By the time the race starts, they will have built this car.

If it hasn't already, professional racing is threatening to replace hockey as Americans' fourth-favorite spectator sport, after the NFL, the NBA, and Major League Baseball. This is as true in the Valley as anywhere else, thanks to signature events like the NASCAR NEXTEL Cup Checker Auto Parts 500 (coming up in November) and the Grand American Rolex Sports Car Series Phoenix 250 Weekend, scheduled Thursday, September 8, through Saturday, September 10, at Phoenix International Raceway.

The main event, Saturday's Phoenix 250, is the first major race to feature an all-Daytona Prototypes field. The newfangled DPs are super-slick speedsters that have created a road-racing revolution in recent years with their aerodynamic, low-slung build. The Daytona Prototypes look (and perform) like snub-nosed Batmobiles out of hell. (An artist's rendering of a DP is pictured above.) "Prototypes are purpose-built race cars with all the bells and whistles," says Adam Saal, director of communications for Grand American Road Racing. "While I don't want to guarantee a great race, I wouldn't bet against it."

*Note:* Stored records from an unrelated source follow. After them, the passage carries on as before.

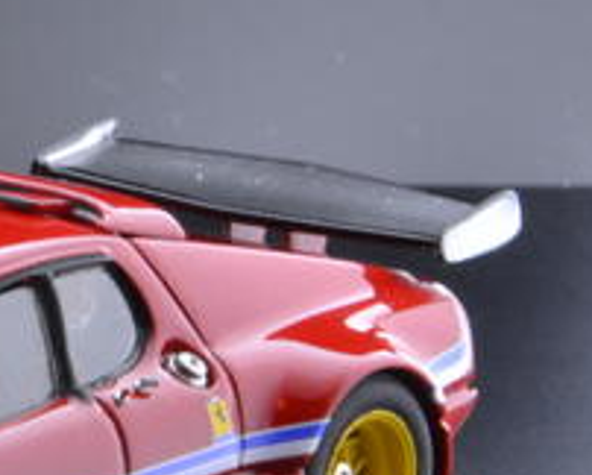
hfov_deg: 4.1
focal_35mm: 467
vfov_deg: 3.3
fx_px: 8199
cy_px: 368
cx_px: -308
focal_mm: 105
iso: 400
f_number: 36
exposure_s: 1/2.5
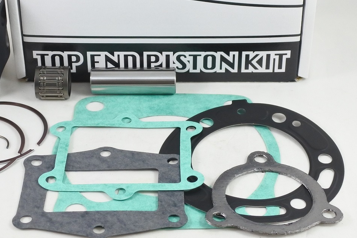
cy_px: 32
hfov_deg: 30.4
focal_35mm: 66
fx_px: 655
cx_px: 135
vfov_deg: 20.3
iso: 500
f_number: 4
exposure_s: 1/125
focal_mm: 12.8
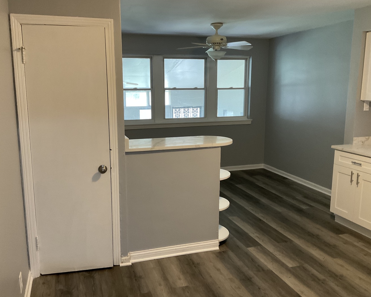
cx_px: 172
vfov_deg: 47.1
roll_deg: +0.2
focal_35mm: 31
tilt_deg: -10.3
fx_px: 340
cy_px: 147
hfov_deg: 57.1
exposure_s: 1/60
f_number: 1.8
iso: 160
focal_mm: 3
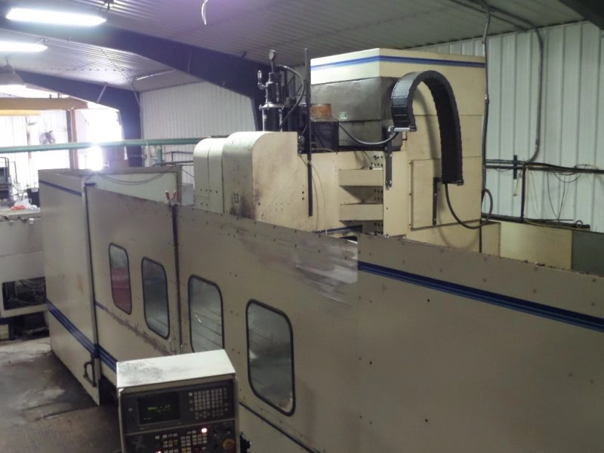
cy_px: 226
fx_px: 715
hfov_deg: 45.8
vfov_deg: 35.1
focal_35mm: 41
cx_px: 302
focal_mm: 6.8
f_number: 3.6
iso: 800
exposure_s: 1/45
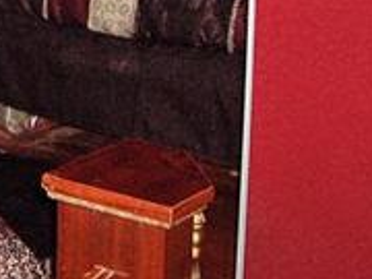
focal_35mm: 135
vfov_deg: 10.6
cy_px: -151
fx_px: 1451
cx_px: -48
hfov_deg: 14.3
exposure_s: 1/40
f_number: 2.7
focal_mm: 6.2
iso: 200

Twenty-plus Prototypes will get the green light in the 2005 edition. Joining Phoenix's Darren Law and Scottsdale's Mark Borkowski behind the wheel(s) are DP specialists from around the world, including Italy's Max Angelelli, Sweden's Stefan Johansson, Venezuela's Milka Duno, Mexico's Luis Diaz, England's Andy Wallace, Canada's Marc-Antoine Camirand, Germany's Ralf Kelleners, and Monaco's Matteo Bobbi. The 250's reigning champion, Wayne Taylor from Altamonte Springs, Florida, will also be on hand to defend his title.

Kick out the jams and burn rubber, boys.